=== Begin Enclosure ===

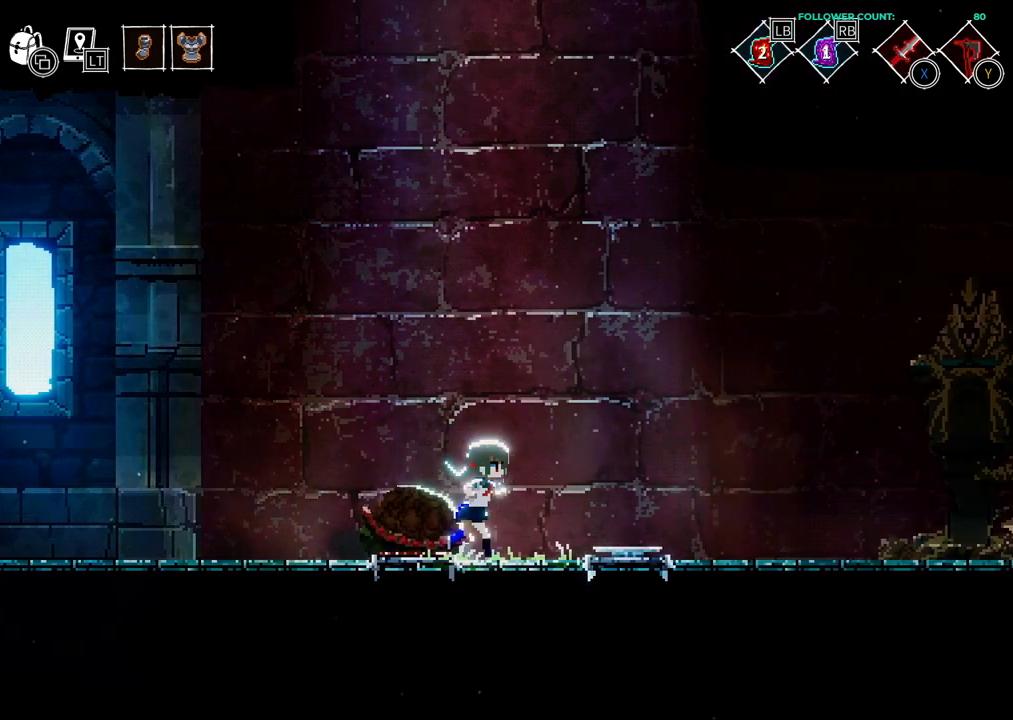
Gameplay with a controller (PlayStation layout); each line is a JSON object with the inputs held at the frame after it (dt_ms = milliseconds from this image to that frame). "events" lists button and stick changes between this image and that frame as [ms after this image, input, new state], when the widget could be followed in between. Not read: L1 L3 R1 R3 SELECT START.
{"dt_ms": 500, "buttons": [], "left_stick": "center", "right_stick": "center"}
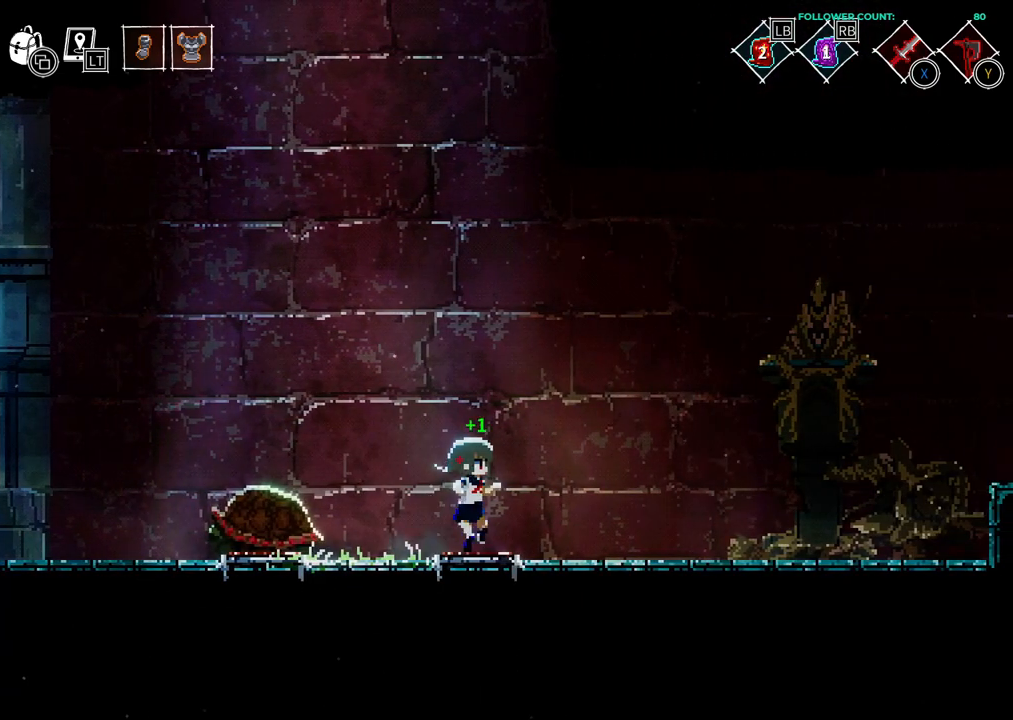
{"dt_ms": 500, "buttons": [], "left_stick": "center", "right_stick": "center", "events": []}
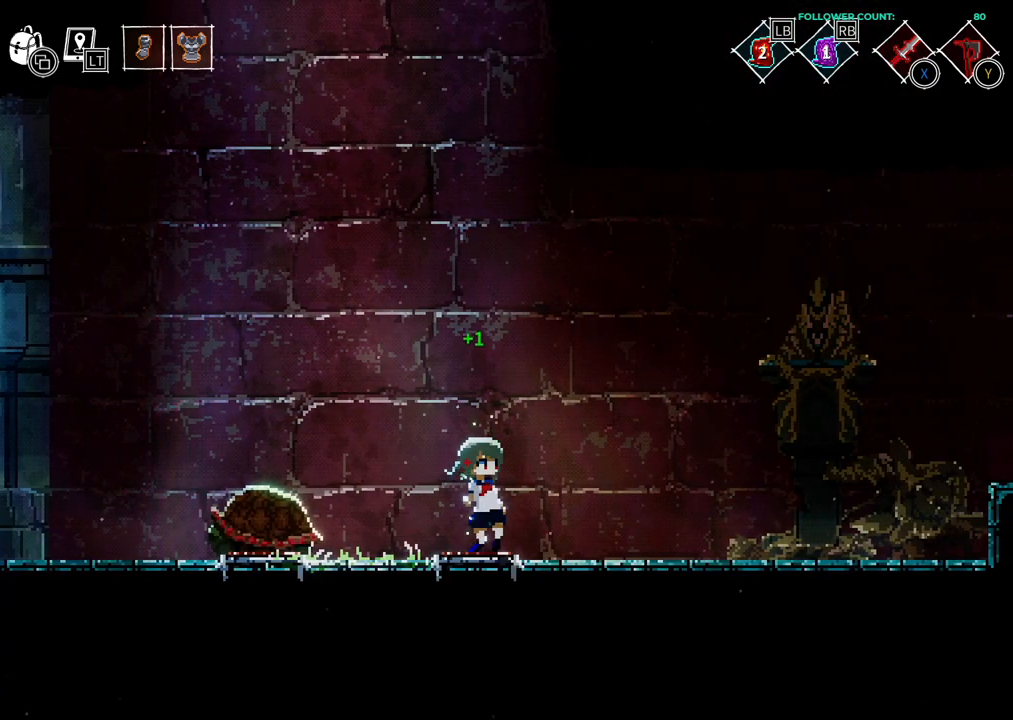
{"dt_ms": 500, "buttons": [], "left_stick": "center", "right_stick": "center", "events": []}
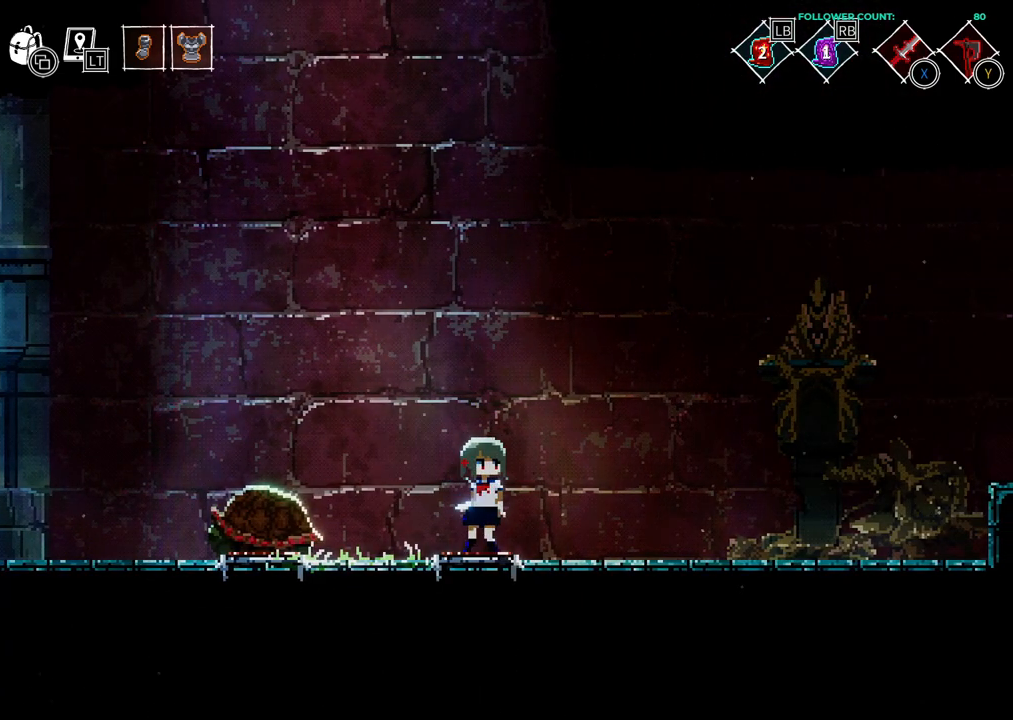
{"dt_ms": 500, "buttons": ["DPAD_RIGHT"], "left_stick": "center", "right_stick": "center", "events": [[333, "DPAD_RIGHT", "down"]]}
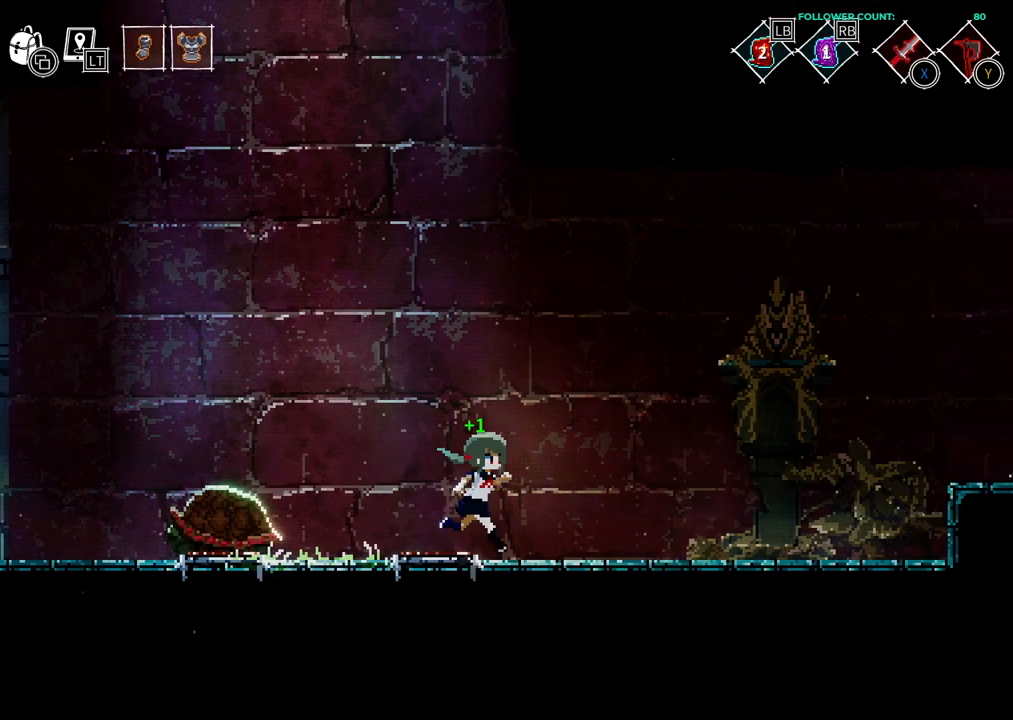
{"dt_ms": 1000, "buttons": ["DPAD_RIGHT"], "left_stick": "center", "right_stick": "center"}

=== End Enclosure ===

_Your goal_.
Each entry above must come back exactly as written. Drop the images.

_Task response_.
Gameplay with a controller (PlayStation layout); each line is a JSON object with the inputs held at the frame after it (dt_ms = milliseconds from this image to that frame). "events" lists button and stick changes between this image and that frame as [ms after this image, input, new state], when the widget could be followed in between. Not read: L1 L3 R1 R3 SELECT START.
{"dt_ms": 500, "buttons": [], "left_stick": "center", "right_stick": "center"}
{"dt_ms": 500, "buttons": [], "left_stick": "center", "right_stick": "center", "events": []}
{"dt_ms": 500, "buttons": [], "left_stick": "center", "right_stick": "center", "events": []}
{"dt_ms": 500, "buttons": ["DPAD_RIGHT"], "left_stick": "center", "right_stick": "center", "events": [[333, "DPAD_RIGHT", "down"]]}
{"dt_ms": 1000, "buttons": ["DPAD_RIGHT"], "left_stick": "center", "right_stick": "center"}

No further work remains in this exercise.